▸ READING TEXT
The main problem, as I see it, is that people have recently got it into their heads that the government has access to a magic money tree, which can be harvested of its low-hanging banknotes whenever things go a bit awry.
We’ve seen that banks get bailed out when they make a mess of everything, and we think that we should receive the same treatment when we can’t afford to pay our heating bills, or if our holiday is cancelled, or if we need to reclad our flat.
And to make everything worse, we now seem to have got it into our heads that doing an honest day’s work is entirely optional. You down tools when you want to be at home mourning the loss of the Queen, and during Covid, and when you want bigger wages for sitting in a train’s driving seat as it goes along. And it’s all OK because the government is there to make everything all right. And you don’t need to be an economist to see that this can’t possibly go on.
I’m definitely not an economist. I studied it for an A-level, but it was so monumentally complicated that I used to spend my entire time in the classroom either looking at Lockheed Martin spy plane adverts in The Economist, or doing the Melody Maker crossword, or yawning.
All I can remember is that a bunch of dead people like Keynes, Smith, Mill and Marx had all studied economics very carefully and come up with a wide variety of answers. So how was I supposed to work out which was correct?
How was anyone? We like to think that the world’s economic system is run by people with tall foreheads who have this gift — but if they did, we wouldn’t constantly lurch from crisis to crisis. We wouldn’t have had the crashes of 1929 or 1973 or 2008, and we wouldn’t be sitting here now with inflation on a full combat power-climb towards 20 per cent.
This brings us on to our new chancellor, Kwasi Kwarteng. People in the know say he’s an “extremely good friend” of Truss and that he has the sort of financial mind that knows how to balance interest rates and quantitative easing. But does he? He went to one university, got a first and then went to another. Which suggests that this is a man who liked university life. Which means he likes scarves and supper clubs and having a lot of debt.
Sure, one of his degrees is in economic history, but so what? I have a certificate that says I can do Teeline shorthand at 110 words a minute, but that doesn’t mean I should be entrusted with writing Hansard every day.
The truth is that the economy is un-understandable, and completely un-runnable without a functioning crystal ball that can accurately predict wars and crop failures. Which means it’s all guesswork, and anyone can do that.
Even The Guardian. It says that a net wealth tax on the richest 1 per cent of the nation’s households would generate between £70 billion and £130 billion. That’s a big spread, because it’s a guess, but let’s go for the middle ground of £100 billion. Which isn’t even enough to pay for that silly railway line from London to the north of England.

▸ SOURCE INFORMATION
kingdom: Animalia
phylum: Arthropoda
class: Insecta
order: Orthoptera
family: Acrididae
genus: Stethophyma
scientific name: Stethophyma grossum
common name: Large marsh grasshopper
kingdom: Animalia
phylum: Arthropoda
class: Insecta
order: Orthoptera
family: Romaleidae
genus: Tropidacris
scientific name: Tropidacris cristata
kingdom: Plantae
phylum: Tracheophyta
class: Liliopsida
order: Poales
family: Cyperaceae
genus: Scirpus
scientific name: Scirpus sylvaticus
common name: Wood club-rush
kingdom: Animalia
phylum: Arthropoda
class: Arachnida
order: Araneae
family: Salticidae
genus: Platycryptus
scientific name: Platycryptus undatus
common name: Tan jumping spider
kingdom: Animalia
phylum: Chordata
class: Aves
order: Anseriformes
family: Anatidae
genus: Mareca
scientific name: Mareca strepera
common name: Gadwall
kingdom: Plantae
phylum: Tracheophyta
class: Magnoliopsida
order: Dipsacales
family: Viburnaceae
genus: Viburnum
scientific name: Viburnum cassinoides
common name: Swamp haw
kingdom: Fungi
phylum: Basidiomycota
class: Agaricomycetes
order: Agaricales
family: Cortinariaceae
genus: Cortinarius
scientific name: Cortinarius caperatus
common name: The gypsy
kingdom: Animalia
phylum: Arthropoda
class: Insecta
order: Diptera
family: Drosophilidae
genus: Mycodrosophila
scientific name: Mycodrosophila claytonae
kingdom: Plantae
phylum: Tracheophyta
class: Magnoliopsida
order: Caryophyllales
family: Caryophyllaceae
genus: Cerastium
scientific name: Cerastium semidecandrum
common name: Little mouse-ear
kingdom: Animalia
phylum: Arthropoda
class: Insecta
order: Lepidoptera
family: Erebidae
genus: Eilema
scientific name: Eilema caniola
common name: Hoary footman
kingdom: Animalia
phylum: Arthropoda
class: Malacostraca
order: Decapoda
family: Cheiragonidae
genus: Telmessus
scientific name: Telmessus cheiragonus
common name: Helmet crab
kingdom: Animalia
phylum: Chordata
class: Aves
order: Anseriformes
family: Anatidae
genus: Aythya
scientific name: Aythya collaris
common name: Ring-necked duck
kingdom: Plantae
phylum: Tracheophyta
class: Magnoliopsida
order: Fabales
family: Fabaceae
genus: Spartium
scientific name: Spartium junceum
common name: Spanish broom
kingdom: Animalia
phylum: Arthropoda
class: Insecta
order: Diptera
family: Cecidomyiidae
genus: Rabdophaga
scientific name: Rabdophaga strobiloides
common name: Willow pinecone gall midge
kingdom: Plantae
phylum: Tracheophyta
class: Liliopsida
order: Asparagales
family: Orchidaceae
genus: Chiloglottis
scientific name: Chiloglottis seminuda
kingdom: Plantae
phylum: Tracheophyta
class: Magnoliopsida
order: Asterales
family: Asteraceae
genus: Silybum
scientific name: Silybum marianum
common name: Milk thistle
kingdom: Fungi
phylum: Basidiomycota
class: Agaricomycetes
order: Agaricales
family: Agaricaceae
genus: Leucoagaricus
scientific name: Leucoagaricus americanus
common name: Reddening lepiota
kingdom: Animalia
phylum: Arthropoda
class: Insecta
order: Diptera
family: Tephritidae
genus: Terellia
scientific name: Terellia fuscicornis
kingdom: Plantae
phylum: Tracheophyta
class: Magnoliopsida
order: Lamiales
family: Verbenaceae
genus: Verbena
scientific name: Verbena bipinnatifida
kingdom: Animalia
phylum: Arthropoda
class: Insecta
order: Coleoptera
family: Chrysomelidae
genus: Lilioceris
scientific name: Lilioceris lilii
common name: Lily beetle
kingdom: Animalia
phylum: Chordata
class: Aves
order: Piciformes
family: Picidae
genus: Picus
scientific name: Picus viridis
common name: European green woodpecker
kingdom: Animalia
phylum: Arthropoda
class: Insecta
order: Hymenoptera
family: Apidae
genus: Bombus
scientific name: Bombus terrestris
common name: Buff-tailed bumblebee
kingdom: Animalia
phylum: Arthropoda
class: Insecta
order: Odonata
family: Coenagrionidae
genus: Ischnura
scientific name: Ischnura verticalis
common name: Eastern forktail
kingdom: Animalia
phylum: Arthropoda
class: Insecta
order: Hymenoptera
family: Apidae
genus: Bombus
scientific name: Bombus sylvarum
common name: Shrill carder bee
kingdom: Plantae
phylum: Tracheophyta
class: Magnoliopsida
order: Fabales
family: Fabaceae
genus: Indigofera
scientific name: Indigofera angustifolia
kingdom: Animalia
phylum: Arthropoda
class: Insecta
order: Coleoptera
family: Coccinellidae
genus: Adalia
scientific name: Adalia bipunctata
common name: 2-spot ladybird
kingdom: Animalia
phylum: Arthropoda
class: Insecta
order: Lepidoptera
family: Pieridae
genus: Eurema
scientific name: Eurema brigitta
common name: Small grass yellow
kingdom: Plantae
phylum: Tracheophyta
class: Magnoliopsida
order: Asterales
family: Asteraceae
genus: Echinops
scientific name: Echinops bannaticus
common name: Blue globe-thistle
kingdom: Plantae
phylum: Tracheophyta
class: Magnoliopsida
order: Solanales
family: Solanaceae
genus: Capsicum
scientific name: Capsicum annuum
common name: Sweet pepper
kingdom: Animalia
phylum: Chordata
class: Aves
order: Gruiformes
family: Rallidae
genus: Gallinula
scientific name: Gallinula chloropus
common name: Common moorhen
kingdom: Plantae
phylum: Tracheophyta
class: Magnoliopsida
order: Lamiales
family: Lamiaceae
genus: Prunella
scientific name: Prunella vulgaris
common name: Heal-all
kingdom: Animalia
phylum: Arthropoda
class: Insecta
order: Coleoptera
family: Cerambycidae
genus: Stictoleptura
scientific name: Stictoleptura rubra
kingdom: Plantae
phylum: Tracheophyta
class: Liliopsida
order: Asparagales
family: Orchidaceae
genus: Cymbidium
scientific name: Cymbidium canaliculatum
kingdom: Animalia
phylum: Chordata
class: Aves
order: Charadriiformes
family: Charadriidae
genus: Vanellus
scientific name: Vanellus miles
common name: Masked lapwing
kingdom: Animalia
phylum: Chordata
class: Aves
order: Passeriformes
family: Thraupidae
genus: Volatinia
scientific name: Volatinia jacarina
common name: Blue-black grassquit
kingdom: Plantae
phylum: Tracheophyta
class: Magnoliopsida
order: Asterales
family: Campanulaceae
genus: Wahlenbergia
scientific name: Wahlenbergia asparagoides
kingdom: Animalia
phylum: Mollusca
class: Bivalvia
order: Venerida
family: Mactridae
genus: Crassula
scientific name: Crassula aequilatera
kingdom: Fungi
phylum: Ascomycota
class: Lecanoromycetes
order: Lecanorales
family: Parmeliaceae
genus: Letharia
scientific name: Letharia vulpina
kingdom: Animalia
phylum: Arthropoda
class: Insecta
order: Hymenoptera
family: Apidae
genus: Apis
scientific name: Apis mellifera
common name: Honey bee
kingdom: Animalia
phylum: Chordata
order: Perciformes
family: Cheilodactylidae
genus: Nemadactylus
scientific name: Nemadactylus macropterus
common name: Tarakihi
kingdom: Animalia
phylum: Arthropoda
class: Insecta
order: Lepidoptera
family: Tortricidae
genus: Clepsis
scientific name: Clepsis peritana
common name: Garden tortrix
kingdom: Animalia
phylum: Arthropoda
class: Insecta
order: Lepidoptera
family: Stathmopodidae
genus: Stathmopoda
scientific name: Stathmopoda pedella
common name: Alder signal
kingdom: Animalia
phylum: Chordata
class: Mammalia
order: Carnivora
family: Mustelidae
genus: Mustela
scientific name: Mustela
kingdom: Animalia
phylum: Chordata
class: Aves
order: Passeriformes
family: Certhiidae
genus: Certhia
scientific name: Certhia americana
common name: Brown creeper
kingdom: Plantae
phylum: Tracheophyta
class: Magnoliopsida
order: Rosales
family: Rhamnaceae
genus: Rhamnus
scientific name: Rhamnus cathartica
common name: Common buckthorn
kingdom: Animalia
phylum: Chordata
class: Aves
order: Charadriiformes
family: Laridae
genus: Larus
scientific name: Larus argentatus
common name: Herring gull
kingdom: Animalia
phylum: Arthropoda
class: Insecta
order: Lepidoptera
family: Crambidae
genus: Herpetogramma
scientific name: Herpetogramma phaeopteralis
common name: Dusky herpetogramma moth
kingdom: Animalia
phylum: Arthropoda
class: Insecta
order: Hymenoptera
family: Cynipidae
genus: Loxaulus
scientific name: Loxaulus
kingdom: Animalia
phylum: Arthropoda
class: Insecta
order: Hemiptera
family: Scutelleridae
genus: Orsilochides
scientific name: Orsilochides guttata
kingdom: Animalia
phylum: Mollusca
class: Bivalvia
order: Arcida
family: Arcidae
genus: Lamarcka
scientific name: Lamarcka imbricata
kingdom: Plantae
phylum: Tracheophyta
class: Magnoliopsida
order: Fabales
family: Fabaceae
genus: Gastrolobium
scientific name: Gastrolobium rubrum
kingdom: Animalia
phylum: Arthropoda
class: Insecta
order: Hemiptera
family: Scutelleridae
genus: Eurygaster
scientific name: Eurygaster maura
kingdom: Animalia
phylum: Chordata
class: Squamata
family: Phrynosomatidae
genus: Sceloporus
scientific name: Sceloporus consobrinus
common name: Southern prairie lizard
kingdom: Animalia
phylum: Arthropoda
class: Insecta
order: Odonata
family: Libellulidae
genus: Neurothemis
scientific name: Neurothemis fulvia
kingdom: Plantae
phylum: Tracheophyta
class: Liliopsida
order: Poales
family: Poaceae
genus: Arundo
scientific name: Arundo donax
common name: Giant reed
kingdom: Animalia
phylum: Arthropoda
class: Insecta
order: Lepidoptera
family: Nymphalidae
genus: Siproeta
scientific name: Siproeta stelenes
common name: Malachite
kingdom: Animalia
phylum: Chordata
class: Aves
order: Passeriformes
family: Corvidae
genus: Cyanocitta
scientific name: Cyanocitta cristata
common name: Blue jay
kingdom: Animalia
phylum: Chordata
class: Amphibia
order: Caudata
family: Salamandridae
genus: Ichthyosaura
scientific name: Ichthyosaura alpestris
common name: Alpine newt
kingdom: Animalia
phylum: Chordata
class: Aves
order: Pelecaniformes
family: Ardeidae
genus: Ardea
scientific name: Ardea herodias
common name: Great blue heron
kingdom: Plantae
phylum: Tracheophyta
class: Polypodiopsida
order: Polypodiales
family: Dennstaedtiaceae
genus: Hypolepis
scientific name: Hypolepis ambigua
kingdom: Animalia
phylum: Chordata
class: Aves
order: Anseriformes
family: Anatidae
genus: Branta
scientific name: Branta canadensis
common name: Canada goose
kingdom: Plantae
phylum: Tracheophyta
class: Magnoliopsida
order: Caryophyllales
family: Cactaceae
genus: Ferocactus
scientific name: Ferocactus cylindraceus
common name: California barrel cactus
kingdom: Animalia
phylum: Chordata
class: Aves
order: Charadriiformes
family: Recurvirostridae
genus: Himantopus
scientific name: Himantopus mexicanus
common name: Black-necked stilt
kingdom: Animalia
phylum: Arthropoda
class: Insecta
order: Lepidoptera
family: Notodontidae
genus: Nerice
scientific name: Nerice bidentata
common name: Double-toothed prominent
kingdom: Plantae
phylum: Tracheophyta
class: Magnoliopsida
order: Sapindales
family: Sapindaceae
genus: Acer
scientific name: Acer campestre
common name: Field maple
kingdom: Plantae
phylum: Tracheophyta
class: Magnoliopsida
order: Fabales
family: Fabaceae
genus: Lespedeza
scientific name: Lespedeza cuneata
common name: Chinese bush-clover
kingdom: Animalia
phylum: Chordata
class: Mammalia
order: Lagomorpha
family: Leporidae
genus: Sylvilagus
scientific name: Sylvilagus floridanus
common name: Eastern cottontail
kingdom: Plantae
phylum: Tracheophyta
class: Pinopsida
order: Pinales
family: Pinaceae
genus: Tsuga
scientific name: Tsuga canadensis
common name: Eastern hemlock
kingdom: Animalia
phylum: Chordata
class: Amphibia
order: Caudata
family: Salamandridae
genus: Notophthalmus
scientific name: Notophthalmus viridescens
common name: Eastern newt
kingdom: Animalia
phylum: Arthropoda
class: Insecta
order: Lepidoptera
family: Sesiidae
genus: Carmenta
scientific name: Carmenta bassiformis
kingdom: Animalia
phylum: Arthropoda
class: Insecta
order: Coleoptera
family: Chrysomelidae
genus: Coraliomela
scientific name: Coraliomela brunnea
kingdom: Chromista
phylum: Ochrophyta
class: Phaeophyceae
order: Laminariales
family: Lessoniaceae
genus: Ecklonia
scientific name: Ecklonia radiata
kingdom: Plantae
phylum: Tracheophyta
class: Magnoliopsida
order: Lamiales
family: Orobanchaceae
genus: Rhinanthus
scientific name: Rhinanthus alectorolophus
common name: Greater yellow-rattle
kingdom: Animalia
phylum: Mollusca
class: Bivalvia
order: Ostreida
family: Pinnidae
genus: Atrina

▸ LIST OF TASKS
1. Translate this sentence from the column on the economy into Spanish: "The truth is that the economy is un-understandable, and completely un-runnable without a functioning crystal ball that can accurately predict wars and crop failures."
2. Please say whether each statement agrees with the column on the economy, answering yes or no and quoting the deciding words: (a) The writer studied economics for an A-level. (b) Kwasi Kwarteng has no degree in economic history. (c) The Guardian puts the yield of a net wealth tax on the richest 1 per cent at exactly £100 billion.
You can set the lines aside; they play no part here.

▸ ACTIVITY ANSWERS
1. La verdad es que la economía es incomprensible, y completamente imposible de gestionar sin una bola de cristal que funcione y que pueda predecir con precisión guerras y malas cosechas.

2.
(a) Yes: "I studied it for an A-level."
(b) No: "one of his degrees is in economic history."
(c) No: "would generate between £70 billion and £130 billion."